De l’avis du ministre bulgare des Affaires étrangères Nikolay Mladénov, la Bulgarie encaisse des pertes quand il y a „moins d’Europe” et enregistre des profits quand il y „plus d’Europe”. Il a indiqué que les premiers à ne pas respecter les règles de la stabilité financière ont été l’Allemagne et la France. C’est pour cette raison que le strict respect des règles doit être « dur comme fer », a été catégorique M. Mladénov.

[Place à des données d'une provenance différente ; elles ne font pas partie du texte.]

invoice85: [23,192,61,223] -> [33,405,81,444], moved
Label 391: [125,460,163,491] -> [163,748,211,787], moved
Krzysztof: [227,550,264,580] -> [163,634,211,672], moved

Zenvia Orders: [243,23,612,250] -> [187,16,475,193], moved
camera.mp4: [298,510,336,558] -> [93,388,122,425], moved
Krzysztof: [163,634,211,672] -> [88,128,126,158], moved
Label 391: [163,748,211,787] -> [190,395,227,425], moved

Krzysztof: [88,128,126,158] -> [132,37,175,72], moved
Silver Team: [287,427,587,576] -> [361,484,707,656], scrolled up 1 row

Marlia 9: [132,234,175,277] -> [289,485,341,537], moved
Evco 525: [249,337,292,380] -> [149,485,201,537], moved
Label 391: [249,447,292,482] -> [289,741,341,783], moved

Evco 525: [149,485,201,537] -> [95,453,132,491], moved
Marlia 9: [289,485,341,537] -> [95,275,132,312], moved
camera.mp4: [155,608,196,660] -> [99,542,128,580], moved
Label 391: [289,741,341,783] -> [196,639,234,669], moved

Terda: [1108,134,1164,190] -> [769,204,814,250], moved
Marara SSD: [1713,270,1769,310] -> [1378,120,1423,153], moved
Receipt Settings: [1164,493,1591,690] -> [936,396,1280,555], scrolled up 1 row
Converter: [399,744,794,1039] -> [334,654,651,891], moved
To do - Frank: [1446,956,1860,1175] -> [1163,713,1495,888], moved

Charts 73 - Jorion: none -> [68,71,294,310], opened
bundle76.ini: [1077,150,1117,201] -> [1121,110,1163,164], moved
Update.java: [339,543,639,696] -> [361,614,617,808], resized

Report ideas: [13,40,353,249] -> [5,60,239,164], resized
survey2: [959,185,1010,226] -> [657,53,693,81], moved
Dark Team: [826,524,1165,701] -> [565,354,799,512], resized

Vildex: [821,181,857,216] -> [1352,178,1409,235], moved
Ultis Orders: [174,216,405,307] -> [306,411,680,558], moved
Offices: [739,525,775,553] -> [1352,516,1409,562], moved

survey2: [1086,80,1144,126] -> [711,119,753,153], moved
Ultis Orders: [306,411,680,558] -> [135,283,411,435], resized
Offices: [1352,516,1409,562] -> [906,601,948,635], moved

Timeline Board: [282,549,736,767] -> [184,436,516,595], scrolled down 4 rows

« Nous observons malheureusement d’autres exemples de non respect des règles dans l’Union européenne et un de ces cas concerne directement la Bulgarie, a-t-il relevé. Il s’agit du cas concernant l’entrée de la Bulgarie dans l’espace Schengen. Je remercie le Parlement européen tout comme la majorité des pays de l’Union européenne d’avoir reconnu que la Bulgarie se conforme à tous les critères pour rejoindre Schengen. La seule raison pour que cela n’arrive pas reste la situation politique intérieure aux Pays Bas. Or, lorsque nous-mêmes, nous commençons à exporter nos problèmes domestiques et à faire d’eux des problèmes européens, cela provoque des difficultés pour l’intégration européenne. C’est une bonne leçon pour nous tous. Et ceci n’est pas correct, ceci n’est pas l’approche pour construire notre future intégration européenne ».
La position bulgare sur le paquet fiscal qui est proposé en ce moment exige que nous soyons à 100% sûrs qu’il sera conforme au Traité de Lisbonne, que le traité ne sera pas dépassé et que les engagements découlant du pacte seront absolument clairs, a encore indiqué Nikolay Mladénov. A cette occasion, Elmar Brok a, après sa rencontre avec le premier ministre bulgare Boyko Borissov à Sofia, pris l’engagement de déposer au parlement européen la proposition pour les pays qui ont un déficit en dessous des 3% comme la Bulgarie de verser moins d’argent dans les fonds européens. Comme, par exemple, d’obtenir une réduction de 5% du cofinancement national pour être encouragés.